Holiday Auto-Post: A Show I'm Looking Forward to in 2020

Hey there!  Here's your last auto-post for the holiday season - I swear, I will try to blog more regularly in 2020.  I'm just sharing this review since another revival is coming up soon - I'm looking forward to it, because I feel as if Katrina Lenk can do no wrong, and well, it has a different director than the one mentioned below (you may laugh at some of my critiques, because I've made them many times since), but here are thoughts from the first time I saw Company...




1/10/2007:  Saw Company last night.  It’s actually my second trip to this production; I saw it with a co-worker before the holidays.  It’s my first full production of Company (I've seen the documentary on the recording of the original cast album many times), and I have to say I didn’t love it as much as I wanted to.

The first time I saw it, I was so caught up in the excitement of seeing the show for the first time and seeing my boyfriend front and center, I don’t think I was really seeing the show.  I was disappointed with the book scenes and I didn’t really connect at all.  I chalked it up to all the outside factors and figured I would like the show better the second time.  After all, the first time I saw Assassins, Sweeney Todd, and Pacific Overtures, I was disappointed.  On subsequent viewings, I could finally relax and just watch the show in front of me.  You know how it is when you build something up for so many years...

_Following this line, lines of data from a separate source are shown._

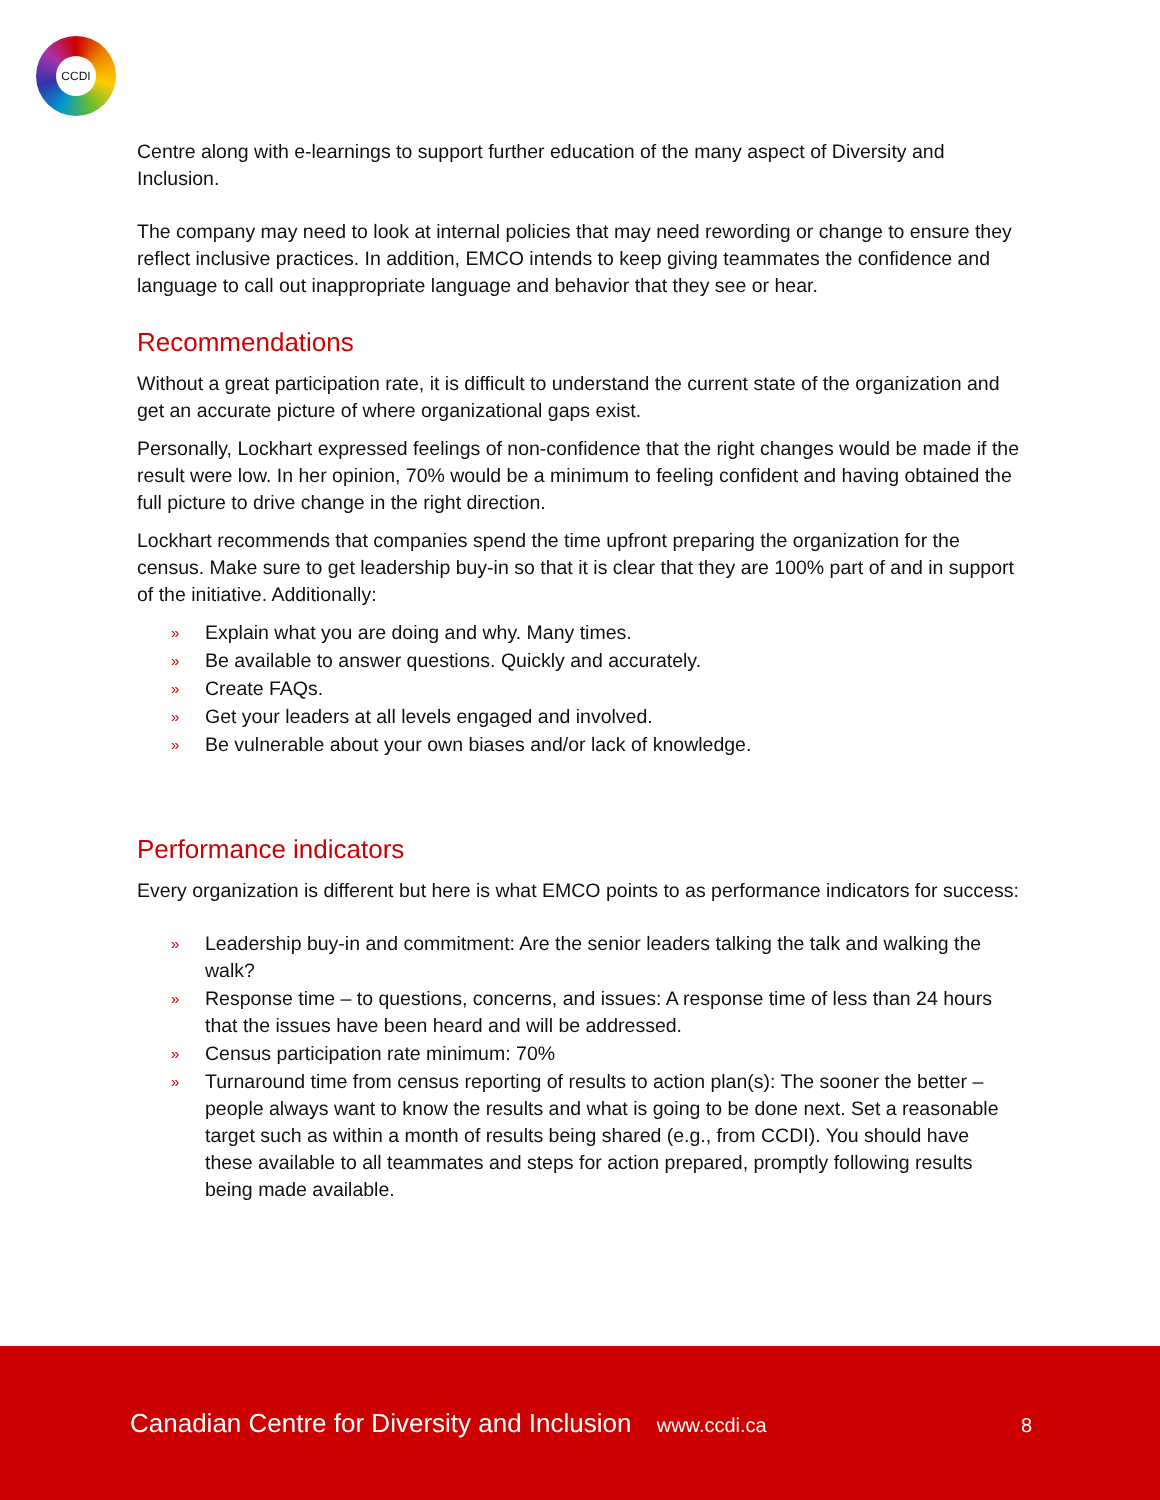CCDI
Centre along with e-learnings to support further education of the many aspect of Diversity and Inclusion.
The company may need to look at internal policies that may need rewording or change to ensure they reflect inclusive practices. In addition, EMCO intends to keep giving teammates the confidence and language to call out inappropriate language and behavior that they see or hear.
Recommendations
Without a great participation rate, it is difficult to understand the current state of the organization and get an accurate picture of where organizational gaps exist.
Personally, Lockhart expressed feelings of non-confidence that the right changes would be made if the result were low. In her opinion, 70% would be a minimum to feeling confident and having obtained the full picture to drive change in the right direction.
Lockhart recommends that companies spend the time upfront preparing the organization for the census. Make sure to get leadership buy-in so that it is clear that they are 100% part of and in support of the initiative. Additionally:
» Explain what you are doing and why. Many times.
» Be available to answer questions. Quickly and accurately.
» Create FAQs.
» Get your leaders at all levels engaged and involved.
» Be vulnerable about your own biases and/or lack of knowledge.
Performance indicators
Every organization is different but here is what EMCO points to as performance indicators for success:
» Leadership buy-in and commitment: Are the senior leaders talking the talk and walking the walk?
» Response time – to questions, concerns, and issues: A response time of less than 24 hours that the issues have been heard and will be addressed.
» Census participation rate minimum: 70%
» Turnaround time from census reporting of results to action plan(s): The sooner the better – people always want to know the results and what is going to be done next. Set a reasonable target such as within a month of results being shared (e.g., from CCDI). You should have these available to all teammates and steps for action prepared, promptly following results being made available.
Canadian Centre for Diversity and Inclusion www.ccdi.ca
8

I did enjoy the show more last night.  I connected a couple of times and saw lots of stuff I missed the first time (it did help that our seats last night were way better than the seats I had before).  But I still didn’t love the production.  I don’t think all of the actors are up to the standard Raul sets (I realize that not many are), and some of the staging was just darned distracting.  Intellectually, I understand the reason for the parading around the stage of all those crazy married friends, but at times, I wanted everyone to STAND STILL AND SING!  This show has some of the most delicious lyrics ever, and watching the to-and-fro distracted me from the lyrics some of the time.  

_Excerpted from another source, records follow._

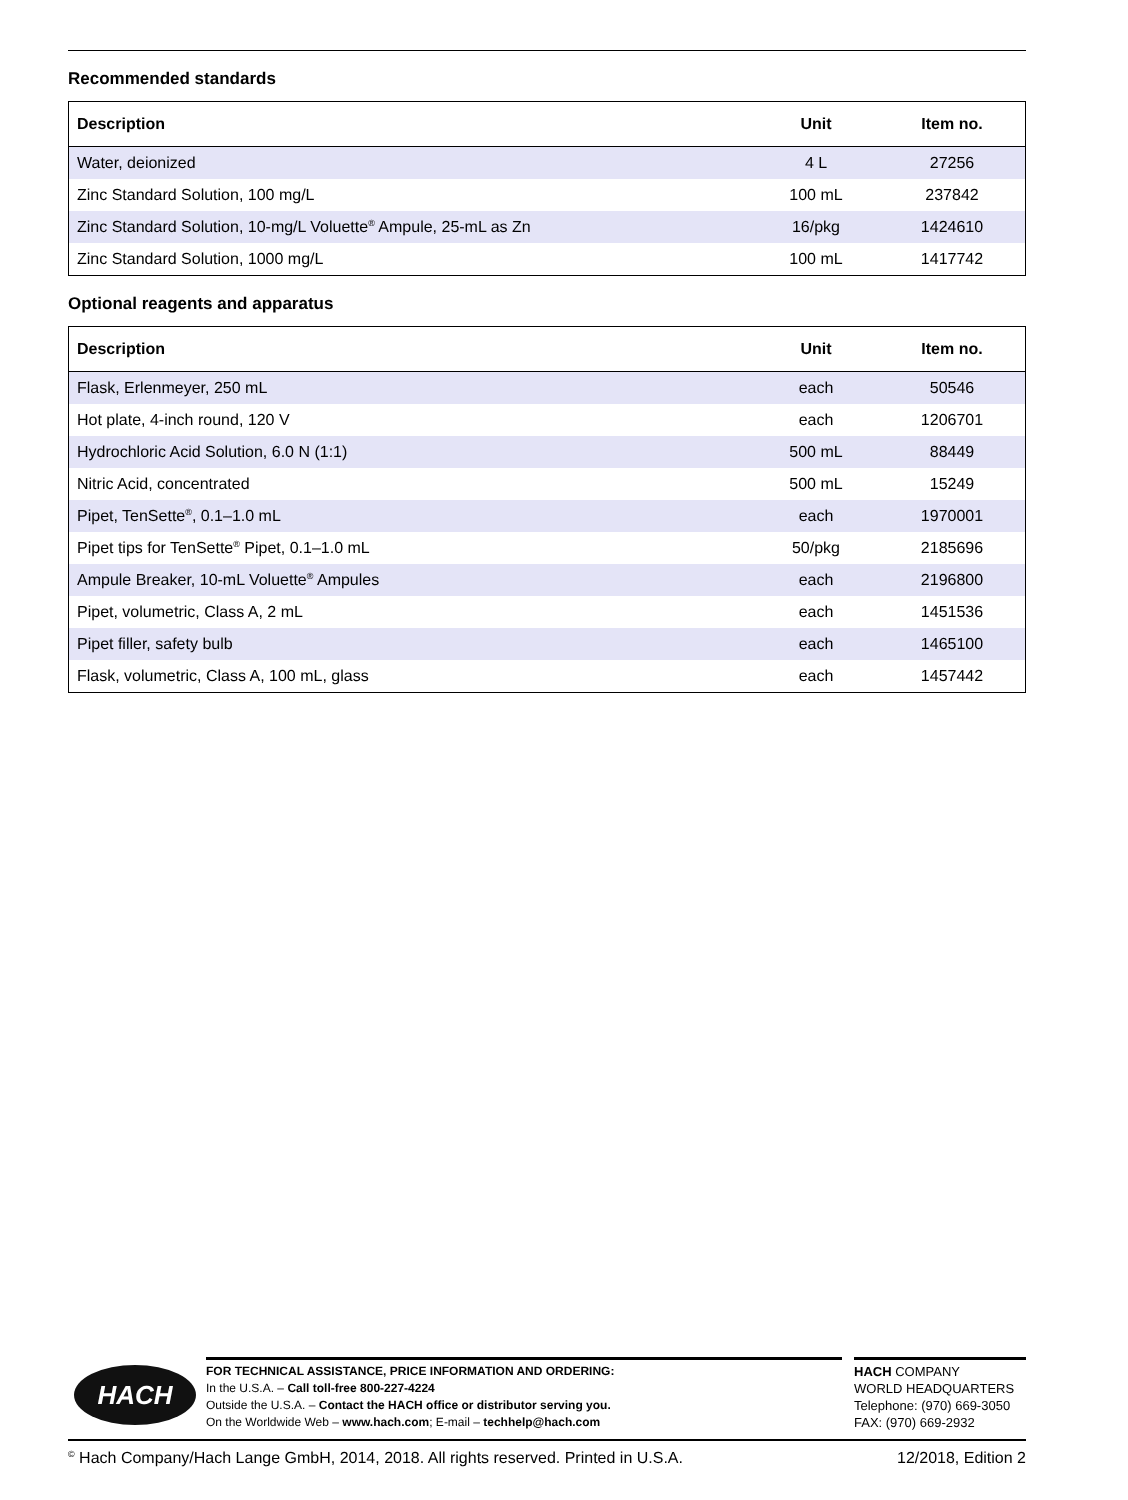Recommended standards
| Description | Unit | Item no. |
| --- | --- | --- |
| Water, deionized | 4 L | 27256 |
| Zinc Standard Solution, 100 mg/L | 100 mL | 237842 |
| Zinc Standard Solution, 10-mg/L Voluette<sup>®</sup> Ampule, 25-mL as Zn | 16/pkg | 1424610 |
| Zinc Standard Solution, 1000 mg/L | 100 mL | 1417742 |
Optional reagents and apparatus
| Description | Unit | Item no. |
| --- | --- | --- |
| Flask, Erlenmeyer, 250 mL | each | 50546 |
| Hot plate, 4-inch round, 120 V | each | 1206701 |
| Hydrochloric Acid Solution, 6.0 N (1:1) | 500 mL | 88449 |
| Nitric Acid, concentrated | 500 mL | 15249 |
| Pipet, TenSette<sup>®</sup>, 0.1–1.0 mL | each | 1970001 |
| Pipet tips for TenSette<sup>®</sup> Pipet, 0.1–1.0 mL | 50/pkg | 2185696 |
| Ampule Breaker, 10-mL Voluette<sup>®</sup> Ampules | each | 2196800 |
| Pipet, volumetric, Class A, 2 mL | each | 1451536 |
| Pipet filler, safety bulb | each | 1465100 |
| Flask, volumetric, Class A, 100 mL, glass | each | 1457442 |
HACH
FOR TECHNICAL ASSISTANCE, PRICE INFORMATION AND ORDERING:
In the U.S.A. – Call toll-free 800-227-4224
Outside the U.S.A. – Contact the HACH office or distributor serving you.
On the Worldwide Web – www.hach.com; E-mail – techhelp@hach.com
HACH COMPANY
WORLD HEADQUARTERS
Telephone: (970) 669-3050
FAX: (970) 669-2932
<sup>©</sup> Hach Company/Hach Lange GmbH, 2014, 2018. All rights reserved. Printed in U.S.A. 12/2018, Edition 2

photo credit: Sara Krulwich
The singing was all first-rate and the choral stuff was outstanding.  I think, like with the most recent production of Sweeney Todd, the arranger is the star.  Some of the flourishes of the different instruments during certain lyrics were genius.  And the distinction between Bobby, his married friends, and his outside girlfriends, was great.  Of course, Raul is beyond fabulous.  I couldn’t breathe during his final moments of ‘Being Alive.’   His ‘Marry Me a Little’ is pretty darned terrific, too.  I felt his conflict, way more than I felt anything else, even the loneliness and separateness I think we’re supposed to feel.  But other actors just seemed lacking to me.  

I wish I had loved it as much as many of my friends did.  Maybe I need to see it again?  God knows I wouldn’t mind hearing the singing again.  Were my expectations too high?  I just don’t know.  But, for me, even though I think I completely understand what was trying to be said with the actor/musician concept, it just didn’t work for me as well as it did in Sweeney Todd.  And I know it didn’t work for many people in Sweeney!  This is why I love theater!  It’s not math!  There can be different answers/opinions!  Two things can be true at the same time!  And, come to think of it, who exemplifies that best?  Mr. Stephen Sondheim, that's who!  Whee!  (forgive all the exclamation points, please.)